Adam Aron, CEO of AMC Entertainment, said in a statement, "These coronavirus-impacted times are uncharted waters for all of us, which is why AMC signed on to an HBO Max exception to customary practices for one film only, Wonder Woman 1984, being released by Warner Bros. at Christmas when the pandemic appears that it will be at its height. However, Warner now hopes to do this for all their 2021 theatrical movies, despite the likelihood that with vaccines right around the corner the theatre business is expected to recover.
"Clearly, WarnerMedia intends to sacrifice a considerable portion of the profitability of its movie studio division, and that of its production partners and filmmakers, to subsidize its HBO Max start up," he continued. "As for AMC, we will do all in our power to ensure that Warner does not do so at our expense. We will aggressively pursue economic terms that preserve our business. We have already commenced an immediate and urgent dialogue with the leadership of Warner on this subject."

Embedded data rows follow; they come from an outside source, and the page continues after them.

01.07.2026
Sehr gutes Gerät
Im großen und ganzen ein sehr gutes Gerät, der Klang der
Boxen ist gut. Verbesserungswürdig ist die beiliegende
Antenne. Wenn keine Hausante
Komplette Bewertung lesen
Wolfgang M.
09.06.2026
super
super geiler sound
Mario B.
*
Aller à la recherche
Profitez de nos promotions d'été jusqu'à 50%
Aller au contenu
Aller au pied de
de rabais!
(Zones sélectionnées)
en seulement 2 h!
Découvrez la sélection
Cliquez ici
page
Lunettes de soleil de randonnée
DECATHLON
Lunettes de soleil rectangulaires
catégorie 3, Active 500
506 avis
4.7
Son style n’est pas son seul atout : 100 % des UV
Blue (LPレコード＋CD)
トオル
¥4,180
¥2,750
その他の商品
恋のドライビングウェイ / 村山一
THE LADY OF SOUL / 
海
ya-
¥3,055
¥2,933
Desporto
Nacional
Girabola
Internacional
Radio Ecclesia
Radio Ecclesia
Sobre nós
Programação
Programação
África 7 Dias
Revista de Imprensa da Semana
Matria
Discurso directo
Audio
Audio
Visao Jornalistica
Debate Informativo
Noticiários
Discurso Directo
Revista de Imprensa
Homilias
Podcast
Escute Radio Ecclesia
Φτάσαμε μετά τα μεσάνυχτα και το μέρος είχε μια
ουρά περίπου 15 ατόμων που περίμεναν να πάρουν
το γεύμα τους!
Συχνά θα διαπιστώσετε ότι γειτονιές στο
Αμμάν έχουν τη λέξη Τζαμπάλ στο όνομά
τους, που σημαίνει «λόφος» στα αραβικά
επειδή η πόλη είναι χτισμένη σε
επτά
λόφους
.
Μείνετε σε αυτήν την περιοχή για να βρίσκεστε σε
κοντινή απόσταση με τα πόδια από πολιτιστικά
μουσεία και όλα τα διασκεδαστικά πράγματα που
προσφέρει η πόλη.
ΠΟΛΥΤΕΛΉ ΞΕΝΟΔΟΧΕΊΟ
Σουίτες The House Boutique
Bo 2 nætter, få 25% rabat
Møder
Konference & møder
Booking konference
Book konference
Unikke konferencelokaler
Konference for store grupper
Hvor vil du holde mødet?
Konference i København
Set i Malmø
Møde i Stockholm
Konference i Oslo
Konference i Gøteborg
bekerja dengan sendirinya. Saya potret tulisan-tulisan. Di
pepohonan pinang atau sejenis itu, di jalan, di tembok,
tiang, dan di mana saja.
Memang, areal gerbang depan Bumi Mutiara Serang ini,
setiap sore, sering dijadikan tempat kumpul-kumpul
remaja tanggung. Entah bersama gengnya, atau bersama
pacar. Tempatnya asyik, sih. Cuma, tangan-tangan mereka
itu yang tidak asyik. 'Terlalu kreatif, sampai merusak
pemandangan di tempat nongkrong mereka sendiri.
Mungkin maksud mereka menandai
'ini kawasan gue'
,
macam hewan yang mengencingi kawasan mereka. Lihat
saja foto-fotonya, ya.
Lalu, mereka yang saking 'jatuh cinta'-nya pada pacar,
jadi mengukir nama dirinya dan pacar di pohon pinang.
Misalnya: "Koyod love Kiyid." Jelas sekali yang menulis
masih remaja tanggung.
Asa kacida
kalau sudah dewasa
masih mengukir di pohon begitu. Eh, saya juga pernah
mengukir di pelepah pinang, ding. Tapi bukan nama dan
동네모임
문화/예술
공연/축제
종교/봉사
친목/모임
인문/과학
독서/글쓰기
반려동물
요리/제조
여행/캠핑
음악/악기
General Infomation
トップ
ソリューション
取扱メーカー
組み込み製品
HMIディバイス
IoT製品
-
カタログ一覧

"Movie theaters are really interested in getting new movies however they can right now," another exhibition executive tells EW. "We don't expect this to be setting a precedent or for a model that should exist after the pandemic has passed. We think that the theatrical business and what it contributes to the rest of the studio business is fundamental and hasn't changed."
Universal, which struck a deal with AMC this summer to allow its movies to play on VOD after 17 days of theatrical release, might disagree. (Will the theater chain's "dialogue" with Warner lead to a similar deal for that studio?) And it remains doubtful whether theaters can stay afloat until a vaccine arrives; AMC has publicly declared it is close to bankruptcy. The sheer amount of variables in play make it almost impossible to divine whether studios will, or even can, return to their pre-pandemic playbooks once theatrical releases are viable again.
Robbins, for one, is doubtful Warner Bros. would maintain its HBO Max approach for event movies like The Batman, should the world be back to normal by its March 2022 release date. "It's very hard to imagine this incredibly important piece of IP for the company losing that event status by being available in homes at the same time it's in theaters because that is one of those communal movies that people go see together," Robbins says.
That said, "It's a very different story for any of the lower- to mid-budget films," he continues. "Those are the ones, I think, we will see going more and more to streaming. That's been very clear this year."
In other words, the future could look very similar to what it looks like right now: Blockbusters still play far and wide on the big screen, while mid-range and smaller movies go to streaming, perhaps with a limited theatrical run to qualify for Oscars (if they still need one). If that's the case, Warner Bros. hasn't exactly changed the game. But they've helped get the pieces in place much faster than anyone expected.